A resurgence of COVID-19 cases and reinforcement of the second round of lockdown in significant world economies further undermined Crude outlook.
OPEC is reluctant to increase Oil production from January 2021 as a measure to counter weak Oil demands. A depreciating Dollar might extend support to Crude Oil prices. Oil prices are expected to trade sideways on MCX in today’s session.
Most of the base metals on the LME ended in the red amid worries over the second wave of the COVID-19 virus in the world’s major economies. The prices were further kept in check by a weaker demand on account of the weeklong Chinese holiday.
However, reports regarding the speedy recovery of the U.S. President Donald Trump from coronavirus extended some support to the industrial metal prices.

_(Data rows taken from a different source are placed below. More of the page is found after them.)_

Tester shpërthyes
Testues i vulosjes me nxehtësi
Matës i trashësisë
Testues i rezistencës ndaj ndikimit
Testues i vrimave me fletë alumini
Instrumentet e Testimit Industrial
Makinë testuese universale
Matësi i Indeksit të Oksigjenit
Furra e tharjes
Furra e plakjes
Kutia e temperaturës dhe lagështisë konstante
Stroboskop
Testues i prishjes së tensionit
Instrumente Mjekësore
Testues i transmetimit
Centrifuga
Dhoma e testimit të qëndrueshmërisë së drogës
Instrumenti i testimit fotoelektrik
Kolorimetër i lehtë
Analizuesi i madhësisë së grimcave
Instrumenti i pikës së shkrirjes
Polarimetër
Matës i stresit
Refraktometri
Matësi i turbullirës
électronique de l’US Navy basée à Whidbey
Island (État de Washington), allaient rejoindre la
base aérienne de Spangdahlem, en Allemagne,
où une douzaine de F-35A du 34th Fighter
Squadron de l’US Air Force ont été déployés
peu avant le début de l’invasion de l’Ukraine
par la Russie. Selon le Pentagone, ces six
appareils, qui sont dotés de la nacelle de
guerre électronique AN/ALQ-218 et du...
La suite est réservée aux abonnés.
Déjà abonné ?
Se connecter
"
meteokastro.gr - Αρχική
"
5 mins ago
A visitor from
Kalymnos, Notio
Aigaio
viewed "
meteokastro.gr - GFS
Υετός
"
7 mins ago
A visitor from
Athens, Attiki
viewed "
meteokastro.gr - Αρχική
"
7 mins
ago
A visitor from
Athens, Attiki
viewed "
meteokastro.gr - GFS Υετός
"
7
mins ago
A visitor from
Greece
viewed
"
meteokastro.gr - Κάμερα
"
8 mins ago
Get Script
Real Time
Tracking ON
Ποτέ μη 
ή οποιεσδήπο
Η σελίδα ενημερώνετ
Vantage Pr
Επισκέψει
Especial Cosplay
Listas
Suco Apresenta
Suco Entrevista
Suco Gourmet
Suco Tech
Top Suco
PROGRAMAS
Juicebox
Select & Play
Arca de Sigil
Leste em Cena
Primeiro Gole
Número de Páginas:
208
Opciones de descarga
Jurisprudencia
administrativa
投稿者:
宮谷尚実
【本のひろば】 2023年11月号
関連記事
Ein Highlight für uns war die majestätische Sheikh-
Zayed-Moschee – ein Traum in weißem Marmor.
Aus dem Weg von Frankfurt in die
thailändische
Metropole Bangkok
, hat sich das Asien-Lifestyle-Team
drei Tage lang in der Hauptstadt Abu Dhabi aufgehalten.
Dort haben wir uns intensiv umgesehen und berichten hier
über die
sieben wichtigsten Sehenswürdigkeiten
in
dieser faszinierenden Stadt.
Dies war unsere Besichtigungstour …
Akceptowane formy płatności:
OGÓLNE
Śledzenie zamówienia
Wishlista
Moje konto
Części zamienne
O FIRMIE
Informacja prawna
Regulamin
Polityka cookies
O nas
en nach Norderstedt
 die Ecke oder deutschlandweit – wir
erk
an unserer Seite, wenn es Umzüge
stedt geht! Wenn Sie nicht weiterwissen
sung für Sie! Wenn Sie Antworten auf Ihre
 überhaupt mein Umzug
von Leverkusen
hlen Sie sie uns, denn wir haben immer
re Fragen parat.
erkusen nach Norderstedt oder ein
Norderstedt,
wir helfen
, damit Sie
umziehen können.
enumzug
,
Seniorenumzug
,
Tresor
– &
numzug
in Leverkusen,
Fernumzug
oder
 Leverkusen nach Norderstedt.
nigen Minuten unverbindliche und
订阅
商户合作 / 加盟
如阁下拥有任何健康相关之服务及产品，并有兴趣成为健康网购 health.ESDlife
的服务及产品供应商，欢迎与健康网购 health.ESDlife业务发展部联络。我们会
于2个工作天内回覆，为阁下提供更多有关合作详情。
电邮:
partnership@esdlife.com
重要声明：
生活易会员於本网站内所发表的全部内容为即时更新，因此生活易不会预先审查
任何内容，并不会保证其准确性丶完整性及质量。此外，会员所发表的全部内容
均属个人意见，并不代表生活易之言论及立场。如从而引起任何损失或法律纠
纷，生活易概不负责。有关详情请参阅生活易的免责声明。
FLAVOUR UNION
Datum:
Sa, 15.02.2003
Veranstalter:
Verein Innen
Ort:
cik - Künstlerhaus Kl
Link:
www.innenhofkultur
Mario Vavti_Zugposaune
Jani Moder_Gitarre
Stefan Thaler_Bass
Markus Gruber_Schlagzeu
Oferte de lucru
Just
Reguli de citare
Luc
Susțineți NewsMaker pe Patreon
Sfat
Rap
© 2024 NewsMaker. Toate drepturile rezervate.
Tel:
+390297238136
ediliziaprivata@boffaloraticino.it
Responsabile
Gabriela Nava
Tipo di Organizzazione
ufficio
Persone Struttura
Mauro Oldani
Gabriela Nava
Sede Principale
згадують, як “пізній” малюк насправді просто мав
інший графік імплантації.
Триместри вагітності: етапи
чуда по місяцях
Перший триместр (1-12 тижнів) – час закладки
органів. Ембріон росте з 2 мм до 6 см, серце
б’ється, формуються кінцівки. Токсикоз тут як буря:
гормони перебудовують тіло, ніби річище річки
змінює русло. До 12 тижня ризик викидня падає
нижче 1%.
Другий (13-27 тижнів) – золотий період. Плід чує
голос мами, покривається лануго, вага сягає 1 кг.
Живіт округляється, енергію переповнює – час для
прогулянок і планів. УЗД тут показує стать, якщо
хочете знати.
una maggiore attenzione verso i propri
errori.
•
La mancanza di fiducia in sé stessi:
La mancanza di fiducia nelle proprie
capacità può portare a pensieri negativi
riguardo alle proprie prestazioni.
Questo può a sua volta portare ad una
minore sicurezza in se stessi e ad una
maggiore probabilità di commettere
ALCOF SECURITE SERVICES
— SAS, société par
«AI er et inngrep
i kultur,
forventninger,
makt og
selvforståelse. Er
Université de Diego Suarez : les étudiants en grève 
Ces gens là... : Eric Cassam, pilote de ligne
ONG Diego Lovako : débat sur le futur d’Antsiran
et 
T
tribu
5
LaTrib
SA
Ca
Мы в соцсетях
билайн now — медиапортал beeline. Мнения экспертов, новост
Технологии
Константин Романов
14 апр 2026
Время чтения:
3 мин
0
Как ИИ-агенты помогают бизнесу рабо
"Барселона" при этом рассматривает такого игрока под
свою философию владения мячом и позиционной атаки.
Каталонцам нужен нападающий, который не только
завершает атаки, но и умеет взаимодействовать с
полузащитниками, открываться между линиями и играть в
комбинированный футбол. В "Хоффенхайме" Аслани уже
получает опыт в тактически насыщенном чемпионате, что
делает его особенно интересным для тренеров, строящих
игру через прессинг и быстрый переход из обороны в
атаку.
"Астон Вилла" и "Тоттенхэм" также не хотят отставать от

Robust growth in China’s industrial activities in September’20 reflected development in overseas demand and industry-driven growth. According to the National Bureau of Statistics reports, China’s official manufacturing Purchasing Manager’s Index stood at 51.5 in September’20.
LME Copper ended lower by 0.37% and closed at $6528.5 per tonne as a drastic increase in the COVID-19 cases worldwide dampened the demand for the red metal. However, hopes of additional stimulus aid by the U.S. and a declining Dollar might support industrial metals. Copper prices are expected to trade sideways on MCX in today’s session.